After chairing a morning session on day 1 of the retreat, Julius presented some of the lab’s recent work on the “RNA World Matrix,” describing Kyle, Eric and Angela’s latest work on Cotranscriptional SHAPE-Seq (read more here) and some unpublished work from James.
Khalid, who recently joined the Lucks Lab as a postdoc, presented a poster on one of his PhD projects, “Split-Broccoli.” This is the same project that Khalid brought with him to the Cold Spring Harbor Laboratory Synthetic Biology Course last summer.
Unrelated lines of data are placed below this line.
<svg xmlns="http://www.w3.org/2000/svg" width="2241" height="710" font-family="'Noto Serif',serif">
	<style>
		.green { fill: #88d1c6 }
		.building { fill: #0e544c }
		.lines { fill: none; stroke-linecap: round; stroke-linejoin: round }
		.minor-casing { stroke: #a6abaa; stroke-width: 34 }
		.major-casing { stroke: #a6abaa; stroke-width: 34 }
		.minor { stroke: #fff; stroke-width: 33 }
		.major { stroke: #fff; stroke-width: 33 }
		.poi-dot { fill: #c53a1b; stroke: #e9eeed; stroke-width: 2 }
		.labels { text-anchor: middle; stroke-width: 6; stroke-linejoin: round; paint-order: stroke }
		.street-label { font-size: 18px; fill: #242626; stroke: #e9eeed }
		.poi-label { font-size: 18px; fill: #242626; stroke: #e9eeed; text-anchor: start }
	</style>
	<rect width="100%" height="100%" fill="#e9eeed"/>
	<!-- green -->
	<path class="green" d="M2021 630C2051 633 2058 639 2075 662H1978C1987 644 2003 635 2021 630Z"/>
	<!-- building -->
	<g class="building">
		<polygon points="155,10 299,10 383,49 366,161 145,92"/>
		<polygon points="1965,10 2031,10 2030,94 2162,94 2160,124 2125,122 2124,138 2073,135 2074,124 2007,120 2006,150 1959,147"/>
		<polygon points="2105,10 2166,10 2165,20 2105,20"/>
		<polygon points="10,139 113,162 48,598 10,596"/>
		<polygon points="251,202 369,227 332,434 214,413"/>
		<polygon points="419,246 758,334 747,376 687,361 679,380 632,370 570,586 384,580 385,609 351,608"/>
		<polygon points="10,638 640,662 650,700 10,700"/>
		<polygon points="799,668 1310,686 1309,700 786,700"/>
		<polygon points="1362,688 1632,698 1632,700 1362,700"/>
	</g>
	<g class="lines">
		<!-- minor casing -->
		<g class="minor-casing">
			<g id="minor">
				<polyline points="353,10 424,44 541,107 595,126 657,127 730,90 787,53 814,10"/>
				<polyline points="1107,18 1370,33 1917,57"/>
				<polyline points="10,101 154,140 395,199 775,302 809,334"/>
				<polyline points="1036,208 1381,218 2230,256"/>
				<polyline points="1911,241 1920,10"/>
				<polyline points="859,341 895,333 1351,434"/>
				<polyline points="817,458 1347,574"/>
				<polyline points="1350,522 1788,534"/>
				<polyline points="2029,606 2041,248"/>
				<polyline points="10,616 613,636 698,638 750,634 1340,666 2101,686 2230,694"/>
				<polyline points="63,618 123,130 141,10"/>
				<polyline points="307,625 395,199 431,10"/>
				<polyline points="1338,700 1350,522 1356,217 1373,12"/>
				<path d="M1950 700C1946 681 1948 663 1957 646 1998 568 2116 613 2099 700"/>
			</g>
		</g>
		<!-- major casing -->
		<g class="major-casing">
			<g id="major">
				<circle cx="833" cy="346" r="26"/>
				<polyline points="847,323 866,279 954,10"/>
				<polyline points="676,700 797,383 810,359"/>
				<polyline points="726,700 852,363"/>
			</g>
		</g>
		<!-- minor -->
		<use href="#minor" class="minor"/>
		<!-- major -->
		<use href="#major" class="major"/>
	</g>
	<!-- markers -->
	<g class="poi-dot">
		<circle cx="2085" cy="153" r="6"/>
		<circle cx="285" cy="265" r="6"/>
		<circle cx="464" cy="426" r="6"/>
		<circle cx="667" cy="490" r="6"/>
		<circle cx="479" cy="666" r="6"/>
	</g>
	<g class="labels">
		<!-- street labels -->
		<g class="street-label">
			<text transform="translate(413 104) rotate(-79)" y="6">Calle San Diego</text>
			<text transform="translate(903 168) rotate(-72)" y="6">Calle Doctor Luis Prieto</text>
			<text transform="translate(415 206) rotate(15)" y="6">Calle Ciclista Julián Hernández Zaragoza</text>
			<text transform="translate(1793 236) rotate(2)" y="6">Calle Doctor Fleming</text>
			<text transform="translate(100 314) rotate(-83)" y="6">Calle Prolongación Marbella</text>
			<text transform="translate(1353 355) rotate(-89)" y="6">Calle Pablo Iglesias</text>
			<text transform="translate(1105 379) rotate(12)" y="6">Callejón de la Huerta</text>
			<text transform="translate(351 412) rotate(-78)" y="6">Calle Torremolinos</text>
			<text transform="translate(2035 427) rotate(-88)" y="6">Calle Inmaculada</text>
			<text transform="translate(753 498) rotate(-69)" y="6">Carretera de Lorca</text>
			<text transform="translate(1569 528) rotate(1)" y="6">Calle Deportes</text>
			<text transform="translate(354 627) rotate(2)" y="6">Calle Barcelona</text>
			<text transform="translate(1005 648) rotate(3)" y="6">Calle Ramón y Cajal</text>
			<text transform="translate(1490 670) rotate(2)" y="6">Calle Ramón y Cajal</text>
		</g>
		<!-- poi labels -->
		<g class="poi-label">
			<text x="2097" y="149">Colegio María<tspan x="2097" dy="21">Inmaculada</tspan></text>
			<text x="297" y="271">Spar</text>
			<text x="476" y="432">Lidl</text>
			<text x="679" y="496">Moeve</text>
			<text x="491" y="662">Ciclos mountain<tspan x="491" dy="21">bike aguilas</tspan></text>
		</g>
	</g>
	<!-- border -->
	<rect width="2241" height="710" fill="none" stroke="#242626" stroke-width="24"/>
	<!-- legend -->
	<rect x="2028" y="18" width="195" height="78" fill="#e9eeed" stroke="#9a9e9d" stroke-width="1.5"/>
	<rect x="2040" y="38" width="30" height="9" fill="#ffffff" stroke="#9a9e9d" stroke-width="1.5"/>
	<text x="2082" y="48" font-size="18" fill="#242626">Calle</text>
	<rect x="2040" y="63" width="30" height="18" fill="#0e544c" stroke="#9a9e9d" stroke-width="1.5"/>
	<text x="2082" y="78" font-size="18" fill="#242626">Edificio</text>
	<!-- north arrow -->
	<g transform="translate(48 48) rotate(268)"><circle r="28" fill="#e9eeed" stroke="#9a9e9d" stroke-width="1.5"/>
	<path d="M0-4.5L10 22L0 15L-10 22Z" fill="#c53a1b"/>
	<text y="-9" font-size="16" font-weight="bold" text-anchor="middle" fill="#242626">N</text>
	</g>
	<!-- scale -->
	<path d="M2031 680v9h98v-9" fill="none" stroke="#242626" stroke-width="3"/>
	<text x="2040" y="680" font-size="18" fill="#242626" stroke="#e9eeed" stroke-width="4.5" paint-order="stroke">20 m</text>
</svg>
For his work and poster presentation on engineering a fluorescence-activating split aptamer system that functions in vivo, Khalid took home one of three outstanding poster contribution awards.
Members of Northwestern’s Center for Synthetic Biology were also recognized at the inaugural EBRC retreat. Anne d’Aquino, a PhD student in the Jewett lab at Northwestern (http://jewettlab.northwestern.edu) also took home an outstanding poster contribution award, and Ashty Karim, also in Mike Jewett’s lab, presented one of the publicly webcast keynote talks on “A Cell-Free Framework for Rapid Biosynthetic Pathway Prototyping.”
We’re looking forward to the next EBRC retreat, to be held at Northwestern on March 24th and 25th, 2017!